Fifth, keep in mind the US economy and financial markets are now grappling with how to begin unwinding the overly accommodative monetary policies which date back to the start of the financial crisis about 15 years ago. At the start of the financial crisis in 2007, the Federal Reserve’s balance sheet was just shy of $1 trillion. Now, 15 years later, the Fed’s balance sheet is hovering around $9 trillion. During this time period, the Fed heavily relied upon quantitative easing to support the US economy during the financial crisis and again during the pandemic. More specifically, the Fed injected significant amounts of money into the US economy in an attempt to restore order to the US financial system, prevent the US economy from falling into a deeper recession or depression, and to eventually stimulate the US economy.
Now, with a balance sheet that is 9X higher than it was 15 years ago and an economy plagued by soaring inflation, the Fed has embarked upon a program to increase interest rates and reduce its balance sheet. This has investors nervous. They are worried the Fed will either act too slowly and fail to adequately control inflation or act too quickly and aggressively thereby stunting economic activity and causing the US economy to fall into a recession. The prospect of a period of stagflation (an unpleasant combination of high inflation and slow economic growth) is also a possible concern.

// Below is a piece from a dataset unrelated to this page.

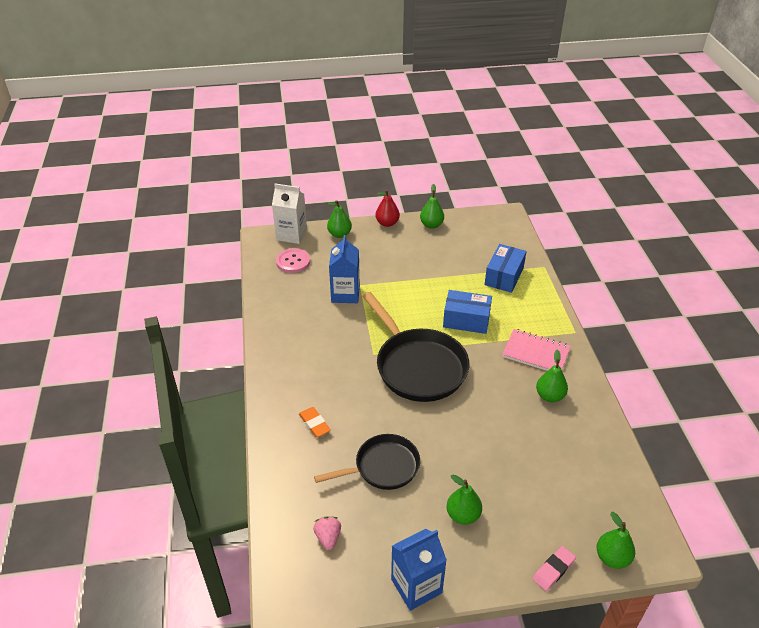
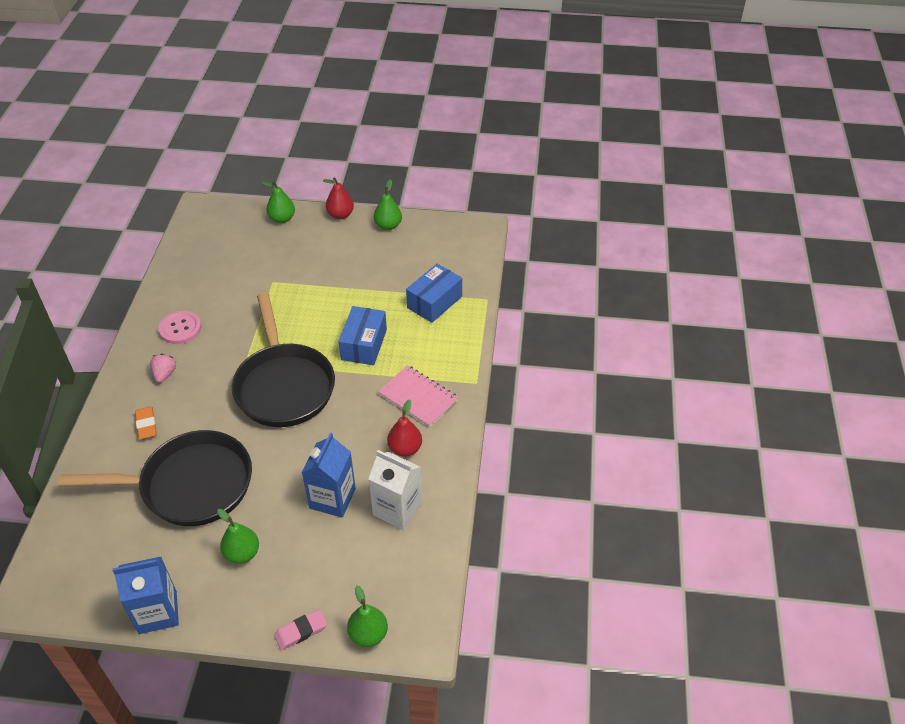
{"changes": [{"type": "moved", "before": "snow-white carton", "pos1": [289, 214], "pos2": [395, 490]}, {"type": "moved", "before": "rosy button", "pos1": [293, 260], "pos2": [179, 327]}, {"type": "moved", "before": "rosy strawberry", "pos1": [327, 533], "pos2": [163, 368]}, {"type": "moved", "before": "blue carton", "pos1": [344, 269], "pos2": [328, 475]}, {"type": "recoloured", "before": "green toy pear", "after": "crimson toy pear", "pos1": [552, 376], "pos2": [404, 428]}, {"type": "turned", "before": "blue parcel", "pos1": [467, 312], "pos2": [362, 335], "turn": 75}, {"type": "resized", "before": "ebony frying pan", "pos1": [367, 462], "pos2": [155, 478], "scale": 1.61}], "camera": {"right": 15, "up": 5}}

Fortunately, it appears the prospect of a recession is probably not as dire as some pundits would have us believe. Economies usually do not have an unemployment rate well below 4% when they are entering a recession. Similarly, the most recent Leading Economic Index data projects 3% US GDP growth in 2022 – yet another sign we are probably not about to enter a recessionary period.4
At this point, you may be wondering what, if anything, you can do? We have some thoughts:
1. If you are feeling worried or nervous, please let us know! Your BLBB financial advisor is here to help you through this rough patch (215-643-9100). They can serve as a voice of calm and reason amidst all the alarming news headlines and will talk with you about your asset allocation mix and reassess your risk tolerance. They can also help you update your financial plan and keep you on track.
2. If you do not already have an adequately funded emergency or reserve account, consider establishing one. In times of significant volatility and market upheaval, like now, having a liquid account that is invested in a money market or high yield savings account (and thus not really subject to any volatility) can serve several purposes: (a) this money acts as a hedge in down markets because it does not fall in value when the stock or bond markets are falling; (b) it is a readily accessible source of funds should you unexpectedly need money during a bad market; (c) it enables you to keep your investable assets invested so that they have the opportunity to recover in value when markets rebound; and (d) it provides peace of mind.
3. Don’t get caught up in the moment. Rather, try to take a more expansive and longer-term view of what is happening and why.
4. Take a deep breath and recognize it’s ok to feel nervous or worried about what is happening. In fact, it would be a little odd if you didn’t feel this way! But, also keep in mind that based on our historical perspective, we are confident it won’t always be like this and these issues will pass.